╭─ Selected extract

The Act itself is unambiguous. Section 70a vests title to the bankrupt's property in the trustee "as of the date of the filing of the petition." 52 Stat. 879, 11

Page 385 U. S. 104

U.S.C. § 110(a). Section 70d nonetheless sustains bona fide transfers of the property made after filing and "before adjudication or before a receiver takes possession . . . , whichever first occurs. . . ." 52 Stat. 881, 11 U.S.C. § 110(d). Transactions excluded from the shelter of § 70d are, so far as pertinent, within § 70d(5), which provides that "no [such] transfer by or in behalf of the bankrupt . . . shall be valid against the trustee. . . ."

52 Stat. 882, 11 U.S.C. § 110(d)(5). The adjudication of voluntary petitions results by operation of law from filing. § 18f, 73 Stat. 109, 11 U.S.C. § 41(f).

╰─

_Task requirements_:
**A.** In the bankruptcy passage, as of what date does Section 70a vest title to the bankrupt's property in the trustee?
**B.** Give every United States Code citation that the bankruptcy passage includes.
**C.** Return the part of the bankruptcy passage that opens with the words containing "Page 385 U." and closes with "U.S.C. § 41(f).".
The records are separate material and have nothing to do with the bankruptcy passage.

╭─ Dataset rows

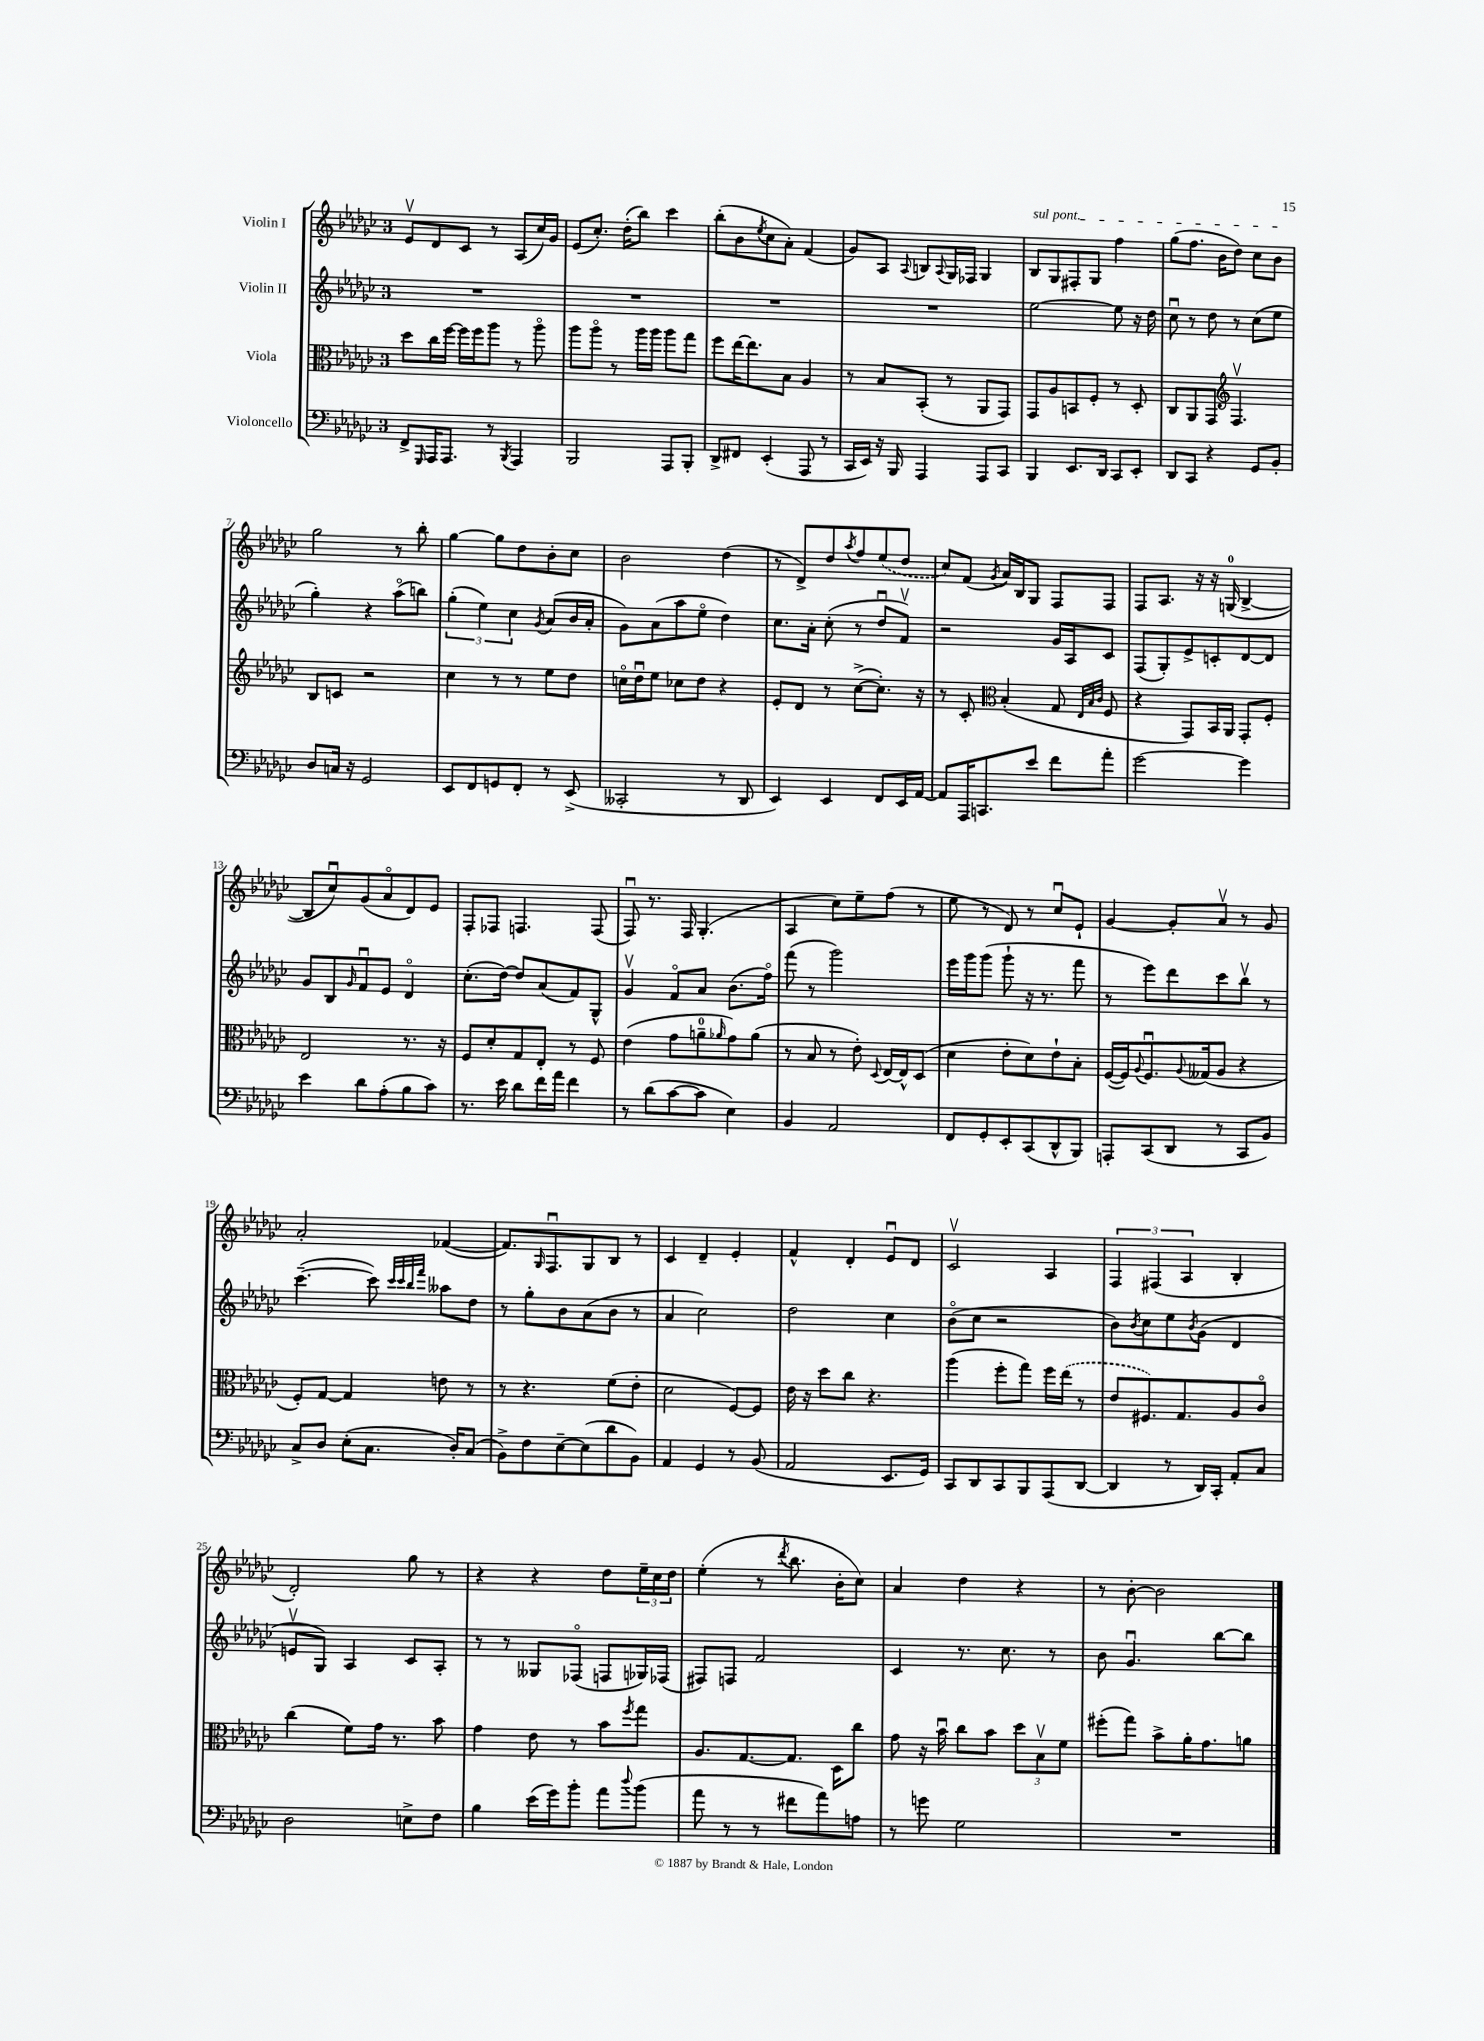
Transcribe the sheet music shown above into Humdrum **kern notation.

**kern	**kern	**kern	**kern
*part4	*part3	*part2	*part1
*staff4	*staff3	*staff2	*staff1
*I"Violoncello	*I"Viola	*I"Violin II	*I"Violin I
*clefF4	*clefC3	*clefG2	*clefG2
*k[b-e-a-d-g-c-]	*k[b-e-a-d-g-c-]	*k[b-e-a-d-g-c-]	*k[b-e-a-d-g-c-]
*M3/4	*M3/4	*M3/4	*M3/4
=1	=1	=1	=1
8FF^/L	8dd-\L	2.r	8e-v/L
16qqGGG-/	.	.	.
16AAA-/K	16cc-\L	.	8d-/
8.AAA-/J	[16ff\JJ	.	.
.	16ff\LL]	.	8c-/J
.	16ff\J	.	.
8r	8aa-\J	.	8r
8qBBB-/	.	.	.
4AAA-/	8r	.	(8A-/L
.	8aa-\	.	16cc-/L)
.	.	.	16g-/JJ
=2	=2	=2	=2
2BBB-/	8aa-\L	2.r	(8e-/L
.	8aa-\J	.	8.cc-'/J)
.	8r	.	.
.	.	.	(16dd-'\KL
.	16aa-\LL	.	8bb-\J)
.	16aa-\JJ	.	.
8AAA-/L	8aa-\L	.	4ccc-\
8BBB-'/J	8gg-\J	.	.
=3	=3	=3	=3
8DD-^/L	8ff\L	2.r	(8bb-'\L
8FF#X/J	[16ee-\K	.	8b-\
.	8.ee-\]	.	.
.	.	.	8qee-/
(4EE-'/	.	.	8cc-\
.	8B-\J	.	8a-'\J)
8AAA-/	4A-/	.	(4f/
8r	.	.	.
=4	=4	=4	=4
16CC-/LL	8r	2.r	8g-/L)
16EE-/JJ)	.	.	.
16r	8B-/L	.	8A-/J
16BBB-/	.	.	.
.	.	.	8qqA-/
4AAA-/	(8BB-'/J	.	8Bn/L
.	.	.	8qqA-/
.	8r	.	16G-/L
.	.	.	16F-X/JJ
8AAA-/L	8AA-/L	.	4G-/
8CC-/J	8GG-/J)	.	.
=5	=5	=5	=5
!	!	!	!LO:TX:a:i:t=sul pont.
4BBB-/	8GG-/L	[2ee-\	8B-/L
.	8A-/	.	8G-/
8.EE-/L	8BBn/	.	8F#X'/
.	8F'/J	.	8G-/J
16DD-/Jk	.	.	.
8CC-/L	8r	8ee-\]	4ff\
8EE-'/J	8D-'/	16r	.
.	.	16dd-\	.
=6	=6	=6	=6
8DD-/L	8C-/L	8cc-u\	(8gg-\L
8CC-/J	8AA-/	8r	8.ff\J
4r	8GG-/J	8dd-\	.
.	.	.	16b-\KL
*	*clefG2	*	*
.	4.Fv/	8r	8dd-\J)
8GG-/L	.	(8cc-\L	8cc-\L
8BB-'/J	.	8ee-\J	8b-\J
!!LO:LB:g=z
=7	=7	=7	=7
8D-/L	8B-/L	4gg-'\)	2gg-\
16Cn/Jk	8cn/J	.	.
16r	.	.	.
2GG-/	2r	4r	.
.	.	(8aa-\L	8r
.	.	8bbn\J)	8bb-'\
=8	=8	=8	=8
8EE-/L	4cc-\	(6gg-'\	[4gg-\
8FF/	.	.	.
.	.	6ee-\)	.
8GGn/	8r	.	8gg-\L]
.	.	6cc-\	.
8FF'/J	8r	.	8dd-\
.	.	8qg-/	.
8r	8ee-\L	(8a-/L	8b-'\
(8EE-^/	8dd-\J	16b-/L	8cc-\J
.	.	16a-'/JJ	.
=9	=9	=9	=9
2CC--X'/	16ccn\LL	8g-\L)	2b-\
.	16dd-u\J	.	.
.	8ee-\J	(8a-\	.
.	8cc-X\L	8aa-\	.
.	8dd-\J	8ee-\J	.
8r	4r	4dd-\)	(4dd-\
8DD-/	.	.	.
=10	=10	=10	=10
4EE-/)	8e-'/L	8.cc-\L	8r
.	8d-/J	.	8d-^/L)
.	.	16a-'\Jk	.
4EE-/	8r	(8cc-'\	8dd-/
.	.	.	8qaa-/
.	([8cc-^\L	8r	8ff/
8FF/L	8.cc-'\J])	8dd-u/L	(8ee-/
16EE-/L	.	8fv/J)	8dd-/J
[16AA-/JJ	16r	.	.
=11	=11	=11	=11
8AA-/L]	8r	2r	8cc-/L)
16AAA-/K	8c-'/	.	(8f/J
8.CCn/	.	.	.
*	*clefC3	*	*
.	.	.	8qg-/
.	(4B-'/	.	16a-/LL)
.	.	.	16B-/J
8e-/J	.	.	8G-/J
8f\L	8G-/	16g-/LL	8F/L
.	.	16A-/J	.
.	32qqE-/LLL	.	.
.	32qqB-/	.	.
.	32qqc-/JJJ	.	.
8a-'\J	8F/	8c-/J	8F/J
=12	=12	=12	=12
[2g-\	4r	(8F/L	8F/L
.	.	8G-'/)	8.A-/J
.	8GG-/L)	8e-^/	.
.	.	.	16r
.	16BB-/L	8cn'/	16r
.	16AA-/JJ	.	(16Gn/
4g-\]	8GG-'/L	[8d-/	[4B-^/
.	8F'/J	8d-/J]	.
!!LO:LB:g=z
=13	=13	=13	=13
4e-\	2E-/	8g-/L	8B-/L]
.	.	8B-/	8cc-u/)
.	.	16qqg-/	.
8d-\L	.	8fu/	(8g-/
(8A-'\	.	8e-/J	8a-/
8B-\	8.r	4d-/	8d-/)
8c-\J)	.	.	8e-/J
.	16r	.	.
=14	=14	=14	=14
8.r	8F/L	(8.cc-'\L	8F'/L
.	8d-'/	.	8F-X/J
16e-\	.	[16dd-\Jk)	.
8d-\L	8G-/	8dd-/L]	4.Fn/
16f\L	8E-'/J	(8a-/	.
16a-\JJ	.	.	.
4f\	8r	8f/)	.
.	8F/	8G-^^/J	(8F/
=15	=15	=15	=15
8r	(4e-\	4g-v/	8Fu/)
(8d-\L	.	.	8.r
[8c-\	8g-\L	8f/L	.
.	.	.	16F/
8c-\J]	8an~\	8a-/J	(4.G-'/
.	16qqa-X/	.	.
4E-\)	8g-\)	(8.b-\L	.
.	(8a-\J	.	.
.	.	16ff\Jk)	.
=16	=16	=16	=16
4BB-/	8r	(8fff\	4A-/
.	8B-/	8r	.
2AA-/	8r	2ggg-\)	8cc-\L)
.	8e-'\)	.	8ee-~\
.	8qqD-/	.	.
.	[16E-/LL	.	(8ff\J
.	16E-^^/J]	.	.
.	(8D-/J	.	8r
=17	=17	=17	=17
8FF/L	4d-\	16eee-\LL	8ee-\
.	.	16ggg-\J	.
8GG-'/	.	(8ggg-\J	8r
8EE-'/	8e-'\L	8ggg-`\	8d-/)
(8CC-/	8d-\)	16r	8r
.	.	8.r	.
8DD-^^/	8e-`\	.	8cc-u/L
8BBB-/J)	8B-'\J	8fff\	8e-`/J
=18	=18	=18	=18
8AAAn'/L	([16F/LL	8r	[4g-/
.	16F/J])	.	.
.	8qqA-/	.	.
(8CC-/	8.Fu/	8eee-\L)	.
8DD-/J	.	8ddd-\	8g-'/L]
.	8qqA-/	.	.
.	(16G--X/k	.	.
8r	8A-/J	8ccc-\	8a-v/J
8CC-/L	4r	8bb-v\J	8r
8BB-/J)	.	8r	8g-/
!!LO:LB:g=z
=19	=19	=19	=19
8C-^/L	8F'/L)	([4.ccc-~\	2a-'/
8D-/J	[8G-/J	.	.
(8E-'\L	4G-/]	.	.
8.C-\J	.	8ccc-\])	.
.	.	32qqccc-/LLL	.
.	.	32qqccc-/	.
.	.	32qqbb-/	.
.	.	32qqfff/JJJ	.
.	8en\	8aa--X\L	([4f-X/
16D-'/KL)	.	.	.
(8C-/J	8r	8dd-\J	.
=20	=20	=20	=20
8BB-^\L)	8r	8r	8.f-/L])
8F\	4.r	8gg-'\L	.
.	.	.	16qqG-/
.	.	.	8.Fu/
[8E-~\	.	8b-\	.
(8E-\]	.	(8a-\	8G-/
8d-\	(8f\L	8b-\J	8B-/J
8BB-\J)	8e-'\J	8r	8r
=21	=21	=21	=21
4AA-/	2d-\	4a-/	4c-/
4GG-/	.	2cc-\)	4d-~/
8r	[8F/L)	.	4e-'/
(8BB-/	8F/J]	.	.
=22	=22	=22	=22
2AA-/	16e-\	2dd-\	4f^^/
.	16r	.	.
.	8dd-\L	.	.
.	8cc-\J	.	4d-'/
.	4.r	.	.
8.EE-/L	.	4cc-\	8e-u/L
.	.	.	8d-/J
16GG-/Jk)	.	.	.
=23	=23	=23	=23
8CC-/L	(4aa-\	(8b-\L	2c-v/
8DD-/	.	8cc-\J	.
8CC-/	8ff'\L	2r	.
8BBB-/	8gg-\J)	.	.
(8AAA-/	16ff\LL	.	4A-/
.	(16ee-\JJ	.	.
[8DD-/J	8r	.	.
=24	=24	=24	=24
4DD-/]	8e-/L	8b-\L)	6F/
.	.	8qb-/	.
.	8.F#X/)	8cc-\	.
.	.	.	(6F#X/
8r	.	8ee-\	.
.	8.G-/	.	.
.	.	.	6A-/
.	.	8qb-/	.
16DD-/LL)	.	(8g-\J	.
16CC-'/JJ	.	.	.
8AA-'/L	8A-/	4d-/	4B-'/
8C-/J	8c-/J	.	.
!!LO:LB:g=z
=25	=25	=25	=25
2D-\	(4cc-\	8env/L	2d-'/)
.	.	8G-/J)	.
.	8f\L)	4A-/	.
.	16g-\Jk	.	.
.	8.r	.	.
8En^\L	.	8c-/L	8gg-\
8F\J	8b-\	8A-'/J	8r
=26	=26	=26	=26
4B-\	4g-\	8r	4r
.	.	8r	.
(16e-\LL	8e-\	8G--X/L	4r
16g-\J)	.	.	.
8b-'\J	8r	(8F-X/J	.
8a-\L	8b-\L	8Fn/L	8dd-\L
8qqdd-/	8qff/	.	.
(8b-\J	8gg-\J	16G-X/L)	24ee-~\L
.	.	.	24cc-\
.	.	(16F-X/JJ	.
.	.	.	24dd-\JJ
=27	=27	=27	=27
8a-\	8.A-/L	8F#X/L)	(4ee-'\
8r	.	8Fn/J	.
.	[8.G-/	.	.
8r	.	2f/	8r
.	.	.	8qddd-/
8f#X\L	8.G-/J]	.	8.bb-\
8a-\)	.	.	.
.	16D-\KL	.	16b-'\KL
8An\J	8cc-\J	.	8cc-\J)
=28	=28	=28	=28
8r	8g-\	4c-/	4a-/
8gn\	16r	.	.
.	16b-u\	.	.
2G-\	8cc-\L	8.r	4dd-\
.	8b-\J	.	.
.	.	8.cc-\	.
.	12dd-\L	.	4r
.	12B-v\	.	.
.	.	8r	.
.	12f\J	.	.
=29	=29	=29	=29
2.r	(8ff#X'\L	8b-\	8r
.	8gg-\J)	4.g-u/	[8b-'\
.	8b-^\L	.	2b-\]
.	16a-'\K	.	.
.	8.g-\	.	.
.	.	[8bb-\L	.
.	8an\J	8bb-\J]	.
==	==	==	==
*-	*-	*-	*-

╰─

_Set of answers_:
**A.** As of the date of the filing of the petition.

**B.**
11 U.S.C. § 110(a)
11 U.S.C. § 110(d)
11 U.S.C. § 110(d)(5)
11 U.S.C. § 41(f)

**C.**
Page 385 U. S. 104

U.S.C. § 110(a). Section 70d nonetheless sustains bona fide transfers of the property made after filing and "before adjudication or before a receiver takes possession . . . , whichever first occurs. . . ." 52 Stat. 881, 11 U.S.C. § 110(d). Transactions excluded from the shelter of § 70d are, so far as pertinent, within § 70d(5), which provides that "no [such] transfer by or in behalf of the bankrupt . . . shall be valid against the trustee. . . ."

52 Stat. 882, 11 U.S.C. § 110(d)(5). The adjudication of voluntary petitions results by operation of law from filing. § 18f, 73 Stat. 109, 11 U.S.C. § 41(f).